Problem to work on: Write out, word for word, every line in the data below from the one containing "#fff; stroke-width: 9" to the one containing "middle; dominant-baseline: central;", both of them included.

Data shown:
= = = = =

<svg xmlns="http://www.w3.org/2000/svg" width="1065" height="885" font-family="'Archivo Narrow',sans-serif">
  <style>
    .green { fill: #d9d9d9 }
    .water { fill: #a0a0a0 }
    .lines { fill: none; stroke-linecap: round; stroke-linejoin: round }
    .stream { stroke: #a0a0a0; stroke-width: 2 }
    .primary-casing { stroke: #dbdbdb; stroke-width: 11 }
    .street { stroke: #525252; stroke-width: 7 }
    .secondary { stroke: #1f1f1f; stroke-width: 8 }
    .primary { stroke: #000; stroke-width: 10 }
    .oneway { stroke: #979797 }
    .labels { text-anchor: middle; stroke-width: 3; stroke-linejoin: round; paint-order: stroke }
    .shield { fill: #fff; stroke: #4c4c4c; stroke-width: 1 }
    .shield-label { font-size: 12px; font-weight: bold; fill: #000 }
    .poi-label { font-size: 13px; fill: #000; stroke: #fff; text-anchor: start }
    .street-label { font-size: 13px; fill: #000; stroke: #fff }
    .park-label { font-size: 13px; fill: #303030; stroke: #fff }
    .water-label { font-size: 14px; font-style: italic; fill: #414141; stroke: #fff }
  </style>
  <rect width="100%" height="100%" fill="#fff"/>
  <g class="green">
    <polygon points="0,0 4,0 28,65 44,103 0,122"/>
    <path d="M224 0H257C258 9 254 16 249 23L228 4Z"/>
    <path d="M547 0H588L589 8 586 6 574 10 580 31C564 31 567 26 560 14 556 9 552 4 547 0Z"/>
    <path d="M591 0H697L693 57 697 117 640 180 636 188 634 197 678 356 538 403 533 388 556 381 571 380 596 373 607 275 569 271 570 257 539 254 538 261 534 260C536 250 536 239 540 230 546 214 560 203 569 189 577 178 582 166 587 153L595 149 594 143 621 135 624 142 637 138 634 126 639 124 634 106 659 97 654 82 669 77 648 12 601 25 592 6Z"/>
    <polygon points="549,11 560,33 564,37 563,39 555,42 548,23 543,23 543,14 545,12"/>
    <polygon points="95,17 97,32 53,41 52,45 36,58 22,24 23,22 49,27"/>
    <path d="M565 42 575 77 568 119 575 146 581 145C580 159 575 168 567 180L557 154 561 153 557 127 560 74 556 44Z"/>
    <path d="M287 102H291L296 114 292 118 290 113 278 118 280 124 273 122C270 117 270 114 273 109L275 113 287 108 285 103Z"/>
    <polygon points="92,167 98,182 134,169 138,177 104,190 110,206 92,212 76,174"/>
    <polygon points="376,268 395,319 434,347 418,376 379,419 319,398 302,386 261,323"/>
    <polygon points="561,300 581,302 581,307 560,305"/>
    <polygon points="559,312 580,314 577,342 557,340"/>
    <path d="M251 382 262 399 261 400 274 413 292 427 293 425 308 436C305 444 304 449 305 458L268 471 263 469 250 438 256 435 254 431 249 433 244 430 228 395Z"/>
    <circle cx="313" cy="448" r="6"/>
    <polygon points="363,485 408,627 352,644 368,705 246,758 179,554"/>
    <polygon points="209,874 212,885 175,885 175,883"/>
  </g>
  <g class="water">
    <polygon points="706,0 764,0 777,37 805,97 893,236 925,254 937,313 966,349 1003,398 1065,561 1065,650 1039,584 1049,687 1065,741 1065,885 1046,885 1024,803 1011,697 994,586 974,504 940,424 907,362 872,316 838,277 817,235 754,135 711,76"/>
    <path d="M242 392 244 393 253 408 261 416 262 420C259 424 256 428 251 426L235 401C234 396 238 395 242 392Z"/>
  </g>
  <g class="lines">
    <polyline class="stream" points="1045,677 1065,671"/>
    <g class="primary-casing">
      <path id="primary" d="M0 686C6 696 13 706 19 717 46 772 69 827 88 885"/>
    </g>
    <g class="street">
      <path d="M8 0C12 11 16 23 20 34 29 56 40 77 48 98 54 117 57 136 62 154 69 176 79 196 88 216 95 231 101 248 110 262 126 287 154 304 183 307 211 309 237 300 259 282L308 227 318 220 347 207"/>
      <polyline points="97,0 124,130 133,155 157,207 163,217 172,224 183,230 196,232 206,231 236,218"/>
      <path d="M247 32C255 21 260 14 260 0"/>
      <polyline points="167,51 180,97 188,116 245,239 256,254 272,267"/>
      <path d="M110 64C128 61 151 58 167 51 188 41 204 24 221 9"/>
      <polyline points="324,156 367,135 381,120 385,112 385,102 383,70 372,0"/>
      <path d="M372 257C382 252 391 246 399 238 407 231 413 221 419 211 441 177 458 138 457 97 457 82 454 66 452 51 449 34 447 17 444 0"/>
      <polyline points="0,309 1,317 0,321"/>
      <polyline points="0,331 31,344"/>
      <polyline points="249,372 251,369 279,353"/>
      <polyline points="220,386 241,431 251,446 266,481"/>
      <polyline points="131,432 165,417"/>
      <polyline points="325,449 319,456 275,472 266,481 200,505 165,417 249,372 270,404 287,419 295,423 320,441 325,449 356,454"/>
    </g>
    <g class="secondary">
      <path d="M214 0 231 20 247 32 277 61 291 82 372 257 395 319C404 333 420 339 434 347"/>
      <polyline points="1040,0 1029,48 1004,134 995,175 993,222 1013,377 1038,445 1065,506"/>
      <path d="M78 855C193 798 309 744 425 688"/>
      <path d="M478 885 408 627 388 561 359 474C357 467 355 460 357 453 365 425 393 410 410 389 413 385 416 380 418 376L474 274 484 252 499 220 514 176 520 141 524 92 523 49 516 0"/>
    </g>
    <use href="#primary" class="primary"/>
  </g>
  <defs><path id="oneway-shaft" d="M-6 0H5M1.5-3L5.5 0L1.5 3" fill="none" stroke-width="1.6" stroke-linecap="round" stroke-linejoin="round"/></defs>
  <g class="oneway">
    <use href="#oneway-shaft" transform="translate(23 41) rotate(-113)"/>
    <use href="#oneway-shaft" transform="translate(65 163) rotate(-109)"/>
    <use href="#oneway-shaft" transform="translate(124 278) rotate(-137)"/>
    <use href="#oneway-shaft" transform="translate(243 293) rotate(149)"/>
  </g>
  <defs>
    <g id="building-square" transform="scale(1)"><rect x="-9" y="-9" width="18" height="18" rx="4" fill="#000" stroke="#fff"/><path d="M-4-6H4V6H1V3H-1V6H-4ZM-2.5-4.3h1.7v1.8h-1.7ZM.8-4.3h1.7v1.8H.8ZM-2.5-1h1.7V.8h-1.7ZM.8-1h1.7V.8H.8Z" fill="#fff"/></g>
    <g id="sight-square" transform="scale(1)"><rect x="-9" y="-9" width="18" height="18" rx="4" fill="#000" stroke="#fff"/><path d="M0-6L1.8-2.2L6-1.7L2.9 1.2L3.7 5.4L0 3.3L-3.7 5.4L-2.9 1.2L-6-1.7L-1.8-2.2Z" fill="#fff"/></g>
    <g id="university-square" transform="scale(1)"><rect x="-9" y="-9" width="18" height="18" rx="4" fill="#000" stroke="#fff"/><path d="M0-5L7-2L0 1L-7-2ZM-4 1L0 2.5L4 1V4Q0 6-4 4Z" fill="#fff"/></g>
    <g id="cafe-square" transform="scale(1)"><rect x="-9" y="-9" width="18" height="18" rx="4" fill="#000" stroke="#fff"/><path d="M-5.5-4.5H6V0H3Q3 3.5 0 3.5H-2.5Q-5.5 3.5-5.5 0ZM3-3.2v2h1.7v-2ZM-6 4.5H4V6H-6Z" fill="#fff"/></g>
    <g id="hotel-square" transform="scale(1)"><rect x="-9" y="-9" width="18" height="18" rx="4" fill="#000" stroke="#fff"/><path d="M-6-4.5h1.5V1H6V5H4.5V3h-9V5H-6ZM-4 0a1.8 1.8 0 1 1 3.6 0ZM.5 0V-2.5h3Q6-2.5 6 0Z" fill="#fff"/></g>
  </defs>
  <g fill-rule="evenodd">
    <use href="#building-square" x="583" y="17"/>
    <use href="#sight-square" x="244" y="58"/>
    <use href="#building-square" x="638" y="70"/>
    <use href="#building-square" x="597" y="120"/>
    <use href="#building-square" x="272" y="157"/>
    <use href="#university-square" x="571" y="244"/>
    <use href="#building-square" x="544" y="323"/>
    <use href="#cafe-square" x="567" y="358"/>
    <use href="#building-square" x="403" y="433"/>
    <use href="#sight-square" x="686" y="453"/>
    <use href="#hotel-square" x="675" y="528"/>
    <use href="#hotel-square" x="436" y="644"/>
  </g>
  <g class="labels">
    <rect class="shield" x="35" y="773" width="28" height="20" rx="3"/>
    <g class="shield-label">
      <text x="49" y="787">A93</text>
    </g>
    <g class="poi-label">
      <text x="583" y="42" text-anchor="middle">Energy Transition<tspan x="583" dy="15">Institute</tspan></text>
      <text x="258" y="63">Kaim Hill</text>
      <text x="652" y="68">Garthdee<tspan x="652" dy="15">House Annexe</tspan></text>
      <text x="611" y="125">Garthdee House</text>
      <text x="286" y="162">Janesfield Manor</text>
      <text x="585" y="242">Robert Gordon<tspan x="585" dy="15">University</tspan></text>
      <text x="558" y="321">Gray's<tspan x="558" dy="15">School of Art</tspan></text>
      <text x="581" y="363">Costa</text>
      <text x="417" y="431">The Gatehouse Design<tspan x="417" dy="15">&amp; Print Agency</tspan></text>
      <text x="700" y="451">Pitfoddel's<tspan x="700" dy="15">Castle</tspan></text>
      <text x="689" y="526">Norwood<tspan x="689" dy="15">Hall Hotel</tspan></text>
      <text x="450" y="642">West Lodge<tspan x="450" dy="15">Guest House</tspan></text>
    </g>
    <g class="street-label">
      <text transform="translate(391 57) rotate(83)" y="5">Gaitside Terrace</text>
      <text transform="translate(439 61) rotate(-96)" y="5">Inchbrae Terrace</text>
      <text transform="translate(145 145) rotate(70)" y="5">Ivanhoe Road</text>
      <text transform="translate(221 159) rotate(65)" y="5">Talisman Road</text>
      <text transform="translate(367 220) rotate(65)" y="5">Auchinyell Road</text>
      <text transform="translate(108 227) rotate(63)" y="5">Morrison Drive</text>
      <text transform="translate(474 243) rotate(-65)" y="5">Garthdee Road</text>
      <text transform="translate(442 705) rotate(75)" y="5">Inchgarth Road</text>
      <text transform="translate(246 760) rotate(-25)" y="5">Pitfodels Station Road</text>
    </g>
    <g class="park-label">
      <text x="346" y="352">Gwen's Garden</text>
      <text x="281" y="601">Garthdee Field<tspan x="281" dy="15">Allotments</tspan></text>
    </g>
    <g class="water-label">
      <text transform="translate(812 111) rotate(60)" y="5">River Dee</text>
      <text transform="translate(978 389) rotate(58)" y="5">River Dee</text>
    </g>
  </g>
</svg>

= = = = =

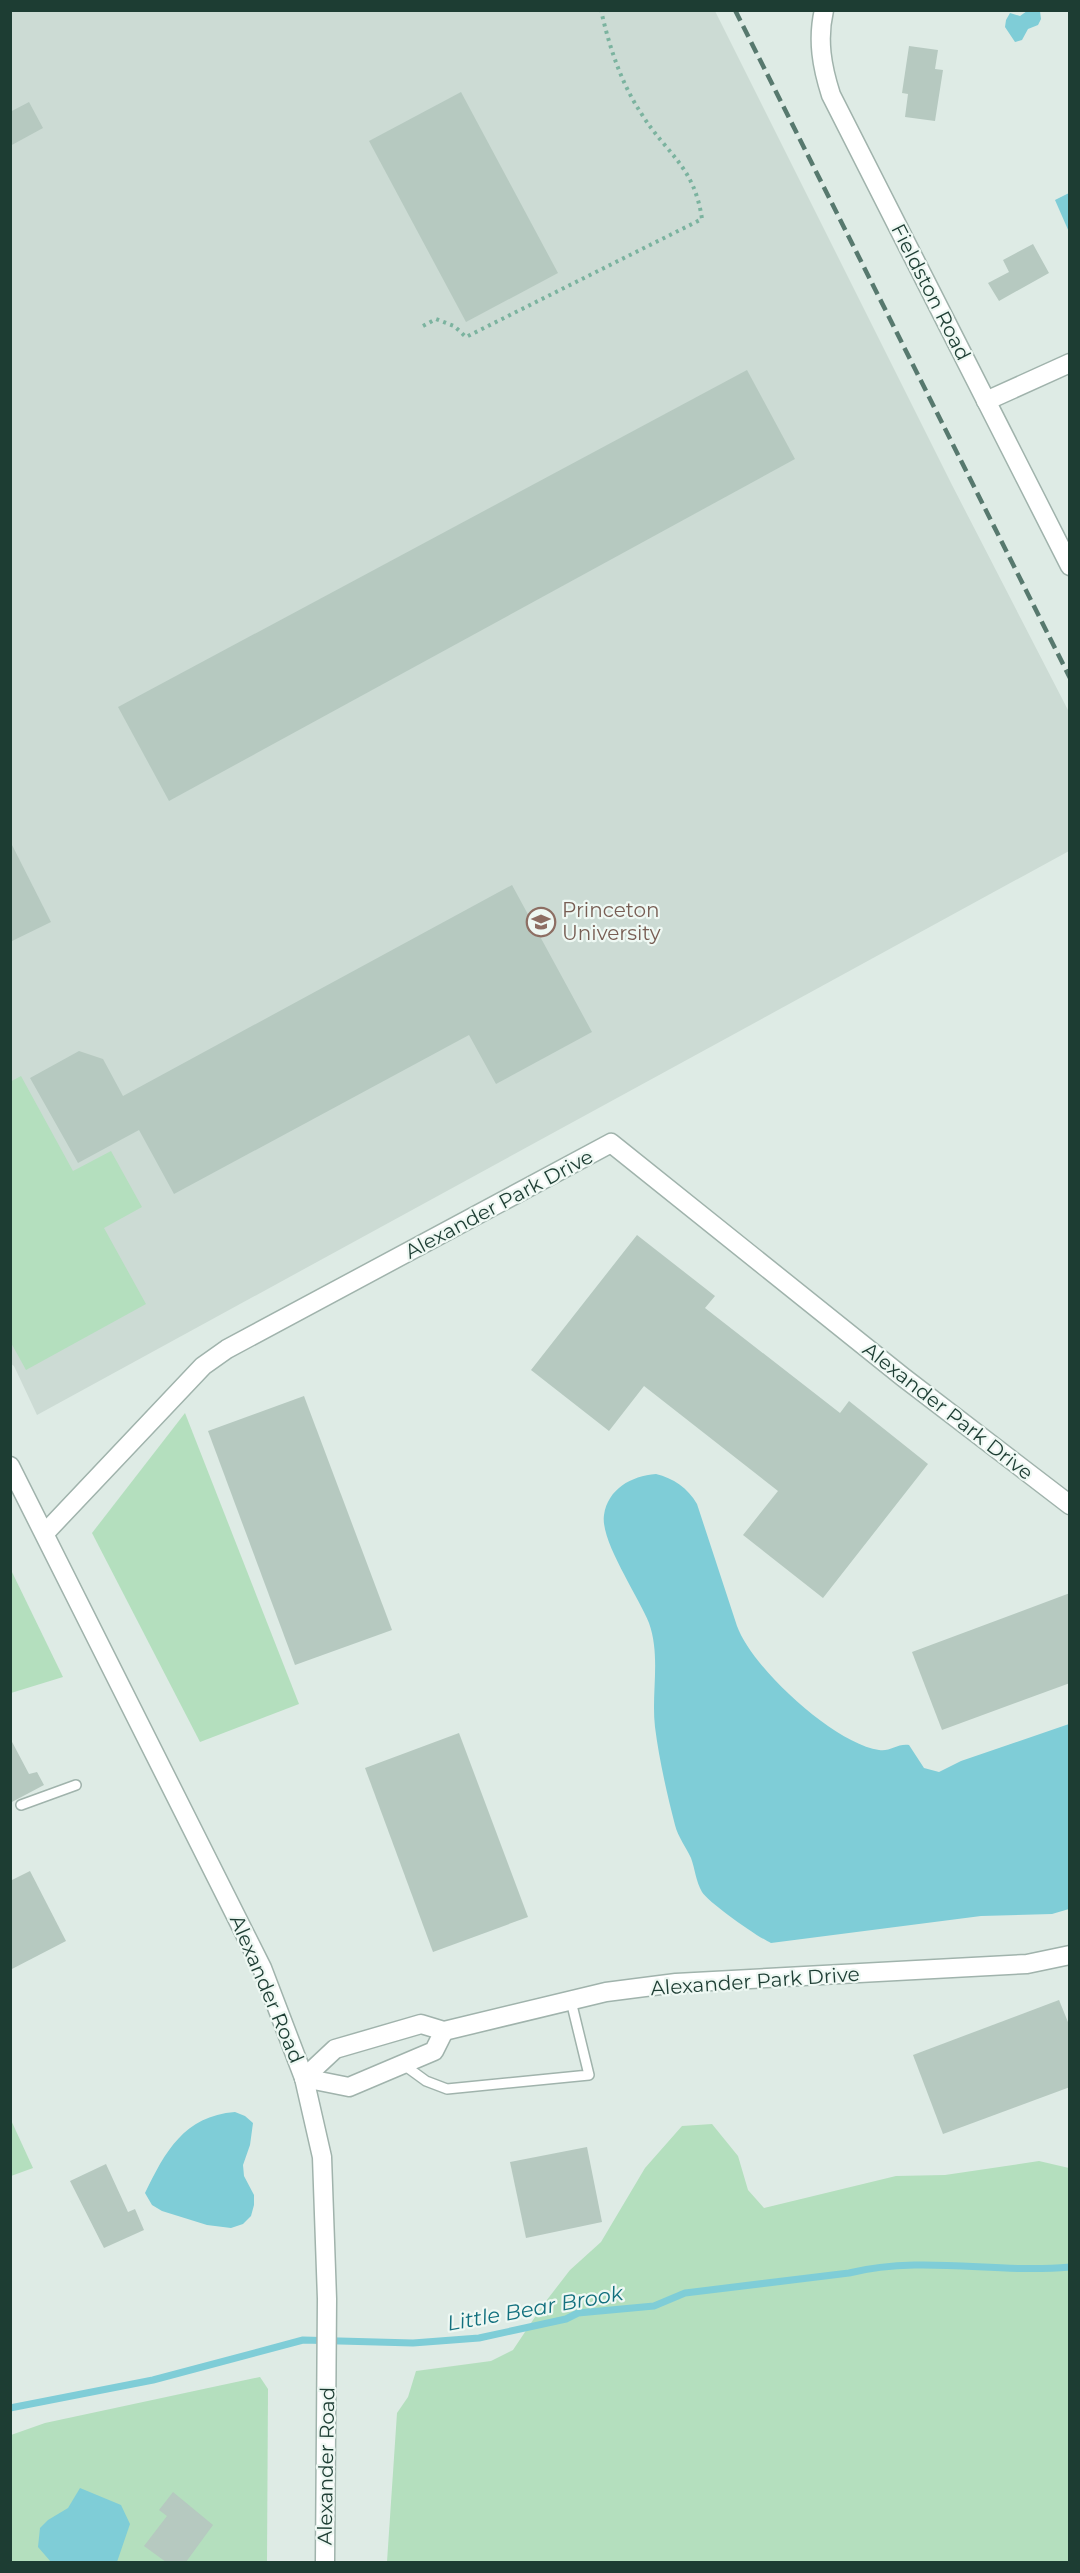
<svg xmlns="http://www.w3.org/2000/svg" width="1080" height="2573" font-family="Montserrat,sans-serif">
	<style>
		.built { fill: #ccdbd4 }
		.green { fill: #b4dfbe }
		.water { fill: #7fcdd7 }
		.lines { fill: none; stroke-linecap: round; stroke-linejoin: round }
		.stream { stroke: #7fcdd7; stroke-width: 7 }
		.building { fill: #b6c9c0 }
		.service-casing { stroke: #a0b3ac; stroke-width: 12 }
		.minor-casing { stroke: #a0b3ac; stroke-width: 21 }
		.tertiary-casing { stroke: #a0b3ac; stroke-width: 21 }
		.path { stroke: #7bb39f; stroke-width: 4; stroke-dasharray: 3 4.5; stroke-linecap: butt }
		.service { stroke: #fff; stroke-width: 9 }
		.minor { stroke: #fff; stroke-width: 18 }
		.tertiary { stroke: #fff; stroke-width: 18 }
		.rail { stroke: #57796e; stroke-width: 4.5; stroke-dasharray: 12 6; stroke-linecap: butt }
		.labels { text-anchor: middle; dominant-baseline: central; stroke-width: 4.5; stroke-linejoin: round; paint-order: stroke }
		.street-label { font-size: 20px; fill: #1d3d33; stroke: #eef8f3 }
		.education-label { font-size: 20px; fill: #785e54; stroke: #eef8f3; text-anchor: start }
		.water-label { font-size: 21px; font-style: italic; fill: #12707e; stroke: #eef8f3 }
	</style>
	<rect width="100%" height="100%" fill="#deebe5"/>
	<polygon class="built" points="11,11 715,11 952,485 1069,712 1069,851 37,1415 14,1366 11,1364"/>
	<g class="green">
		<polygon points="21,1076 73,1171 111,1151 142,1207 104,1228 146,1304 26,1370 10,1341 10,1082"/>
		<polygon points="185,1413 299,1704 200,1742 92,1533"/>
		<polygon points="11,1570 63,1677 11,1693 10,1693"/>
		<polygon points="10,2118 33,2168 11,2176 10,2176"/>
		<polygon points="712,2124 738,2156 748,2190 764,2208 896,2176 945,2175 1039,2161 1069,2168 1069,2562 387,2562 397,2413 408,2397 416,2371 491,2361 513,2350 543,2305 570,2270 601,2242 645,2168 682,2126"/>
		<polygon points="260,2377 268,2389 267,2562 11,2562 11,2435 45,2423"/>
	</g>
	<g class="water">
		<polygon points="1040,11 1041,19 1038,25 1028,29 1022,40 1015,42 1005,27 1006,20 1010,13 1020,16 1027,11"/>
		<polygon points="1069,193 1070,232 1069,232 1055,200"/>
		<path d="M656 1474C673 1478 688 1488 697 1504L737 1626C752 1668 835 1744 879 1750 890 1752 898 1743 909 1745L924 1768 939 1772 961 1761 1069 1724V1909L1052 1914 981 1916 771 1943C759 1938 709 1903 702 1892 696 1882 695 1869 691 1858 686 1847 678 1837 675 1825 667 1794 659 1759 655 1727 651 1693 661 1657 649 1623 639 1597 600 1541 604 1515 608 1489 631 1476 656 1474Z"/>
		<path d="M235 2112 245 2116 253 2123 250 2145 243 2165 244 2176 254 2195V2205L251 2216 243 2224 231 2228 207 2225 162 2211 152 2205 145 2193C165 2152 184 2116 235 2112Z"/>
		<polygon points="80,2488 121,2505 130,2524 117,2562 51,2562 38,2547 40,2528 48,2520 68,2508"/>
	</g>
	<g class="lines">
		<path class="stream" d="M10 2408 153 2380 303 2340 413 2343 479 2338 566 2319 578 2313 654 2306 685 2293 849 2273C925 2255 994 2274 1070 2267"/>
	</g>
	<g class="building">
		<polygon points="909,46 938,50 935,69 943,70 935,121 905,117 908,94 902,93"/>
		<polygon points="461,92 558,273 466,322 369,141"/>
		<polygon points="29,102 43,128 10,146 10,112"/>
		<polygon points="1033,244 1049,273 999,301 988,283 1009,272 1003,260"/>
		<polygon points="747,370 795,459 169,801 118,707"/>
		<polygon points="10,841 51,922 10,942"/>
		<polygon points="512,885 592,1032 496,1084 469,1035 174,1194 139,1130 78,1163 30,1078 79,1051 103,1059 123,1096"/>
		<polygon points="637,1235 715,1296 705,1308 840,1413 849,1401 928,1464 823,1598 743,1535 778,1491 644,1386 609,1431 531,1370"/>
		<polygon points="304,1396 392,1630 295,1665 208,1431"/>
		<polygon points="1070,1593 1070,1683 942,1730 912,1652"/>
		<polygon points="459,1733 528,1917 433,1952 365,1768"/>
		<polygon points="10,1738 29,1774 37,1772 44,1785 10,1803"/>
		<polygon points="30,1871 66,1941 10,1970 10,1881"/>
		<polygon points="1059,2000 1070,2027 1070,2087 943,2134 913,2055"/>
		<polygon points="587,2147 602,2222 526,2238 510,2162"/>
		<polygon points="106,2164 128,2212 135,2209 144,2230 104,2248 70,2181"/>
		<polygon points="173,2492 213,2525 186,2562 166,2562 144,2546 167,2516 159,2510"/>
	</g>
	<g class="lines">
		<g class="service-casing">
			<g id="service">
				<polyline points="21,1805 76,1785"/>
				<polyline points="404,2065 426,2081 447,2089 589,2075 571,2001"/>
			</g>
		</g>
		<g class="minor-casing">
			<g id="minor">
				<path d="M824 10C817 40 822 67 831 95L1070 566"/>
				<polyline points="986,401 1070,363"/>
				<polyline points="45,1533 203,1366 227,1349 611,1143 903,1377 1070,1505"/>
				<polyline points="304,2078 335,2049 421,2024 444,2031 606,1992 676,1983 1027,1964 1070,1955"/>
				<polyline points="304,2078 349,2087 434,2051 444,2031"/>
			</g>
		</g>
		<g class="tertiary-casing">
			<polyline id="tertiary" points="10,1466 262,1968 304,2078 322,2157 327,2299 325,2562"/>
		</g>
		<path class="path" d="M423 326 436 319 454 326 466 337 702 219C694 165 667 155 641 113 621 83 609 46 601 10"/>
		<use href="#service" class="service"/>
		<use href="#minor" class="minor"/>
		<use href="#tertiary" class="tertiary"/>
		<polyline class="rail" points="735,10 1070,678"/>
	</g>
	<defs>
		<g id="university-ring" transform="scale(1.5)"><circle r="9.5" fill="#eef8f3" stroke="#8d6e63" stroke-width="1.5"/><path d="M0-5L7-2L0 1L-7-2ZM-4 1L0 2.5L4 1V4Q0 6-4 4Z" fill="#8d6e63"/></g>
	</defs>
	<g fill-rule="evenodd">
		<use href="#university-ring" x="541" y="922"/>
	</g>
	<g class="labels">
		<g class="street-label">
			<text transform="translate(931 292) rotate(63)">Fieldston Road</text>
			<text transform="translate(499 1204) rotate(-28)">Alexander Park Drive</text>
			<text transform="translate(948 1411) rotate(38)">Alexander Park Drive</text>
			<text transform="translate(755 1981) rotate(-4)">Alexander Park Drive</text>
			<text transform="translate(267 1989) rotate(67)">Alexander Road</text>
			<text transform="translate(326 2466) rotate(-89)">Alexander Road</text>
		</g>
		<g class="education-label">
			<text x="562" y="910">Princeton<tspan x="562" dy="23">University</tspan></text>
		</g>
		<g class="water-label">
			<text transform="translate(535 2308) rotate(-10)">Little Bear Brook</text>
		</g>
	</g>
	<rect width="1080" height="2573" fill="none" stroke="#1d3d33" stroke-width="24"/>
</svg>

= = = = =

Output below:
		.service { stroke: #fff; stroke-width: 9 }
		.minor { stroke: #fff; stroke-width: 18 }
		.tertiary { stroke: #fff; stroke-width: 18 }
		.rail { stroke: #57796e; stroke-width: 4.5; stroke-dasharray: 12 6; stroke-linecap: butt }
		.labels { text-anchor: middle; dominant-baseline: central; stroke-width: 4.5; stroke-linejoin: round; paint-order: stroke }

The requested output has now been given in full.